# Is $X\perp Y$ under $\mathbb{P} (\; \cdot\; | \max\{X,Y\} \leq Z)$ if $X,Y,Z$ are independent?

Given $$X,Y,Z$$ are independent random variables, are $$X, Y$$ conditional independent with $$\mathbb{P}(\;\cdot\; |X\vee Y \leq Z)$$?

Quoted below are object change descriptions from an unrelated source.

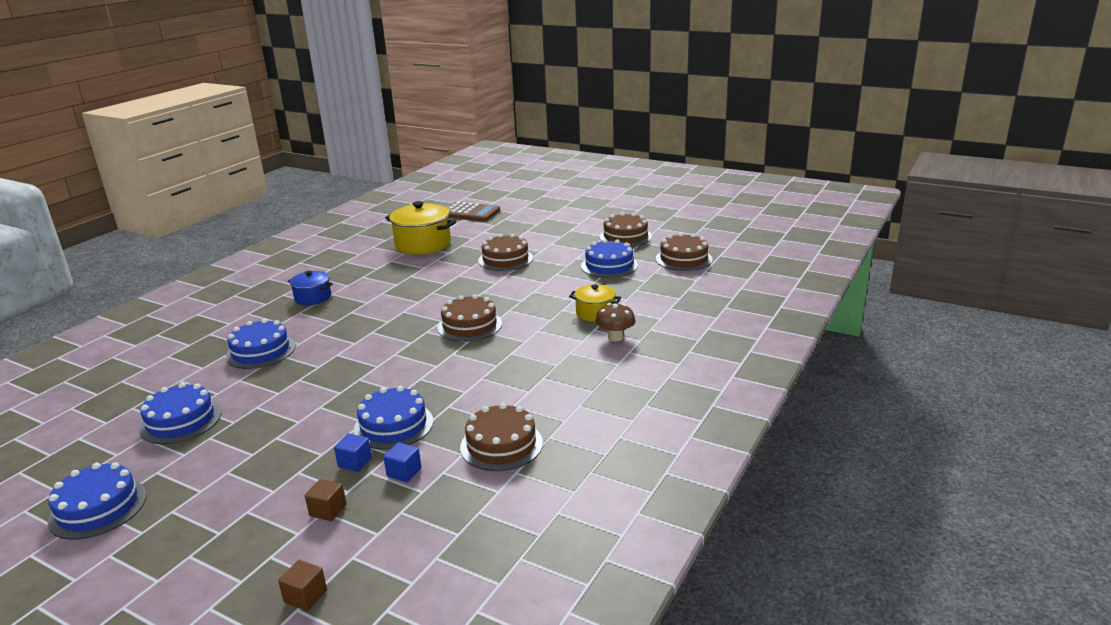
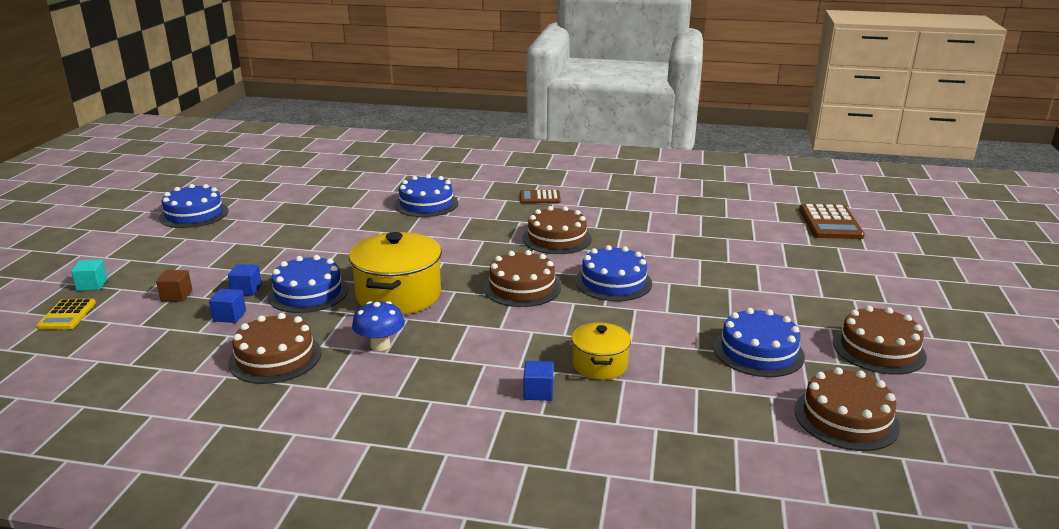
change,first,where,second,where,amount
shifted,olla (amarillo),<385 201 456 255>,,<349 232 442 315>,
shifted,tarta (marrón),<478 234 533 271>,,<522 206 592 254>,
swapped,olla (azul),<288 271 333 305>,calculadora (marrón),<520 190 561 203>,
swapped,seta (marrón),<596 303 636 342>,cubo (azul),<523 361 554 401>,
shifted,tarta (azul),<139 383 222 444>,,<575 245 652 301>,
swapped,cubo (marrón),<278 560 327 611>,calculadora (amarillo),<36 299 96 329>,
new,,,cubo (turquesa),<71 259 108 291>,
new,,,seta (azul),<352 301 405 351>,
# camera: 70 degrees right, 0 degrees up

Suppose $$\mathbb{P} (X\vee Y \leq Z) > 0$$, then by definition, $$\mathbb{P}(\{X\in B\} \cap \{Y\in C\} |X\vee Y \leq Z)\\ =\mathbb{P}(\{X\in B\} \cap \{Y\in C\} \cap \{X \leq Z\}\cap \{Y\leq Z\})/\mathbb{P} (X\vee Y \leq Z)$$ If $$Z$$ were a constant random variable, then this reduces to $$\mathbb{P}(\{X\in B\} |X\vee Y \leq Z) \cdot \mathbb{P}( \{Y\in C\} |X\vee Y \leq Z).$$ If it is true how could I show this?

A sufficient condition is $$\mathbb{P} (X\leq Z, Y\leq Z) = \mathbb{P}(X\leq Z)\mathbb{P}(Y\leq Z)$$, but this is false, take $$X = Y = 1$$.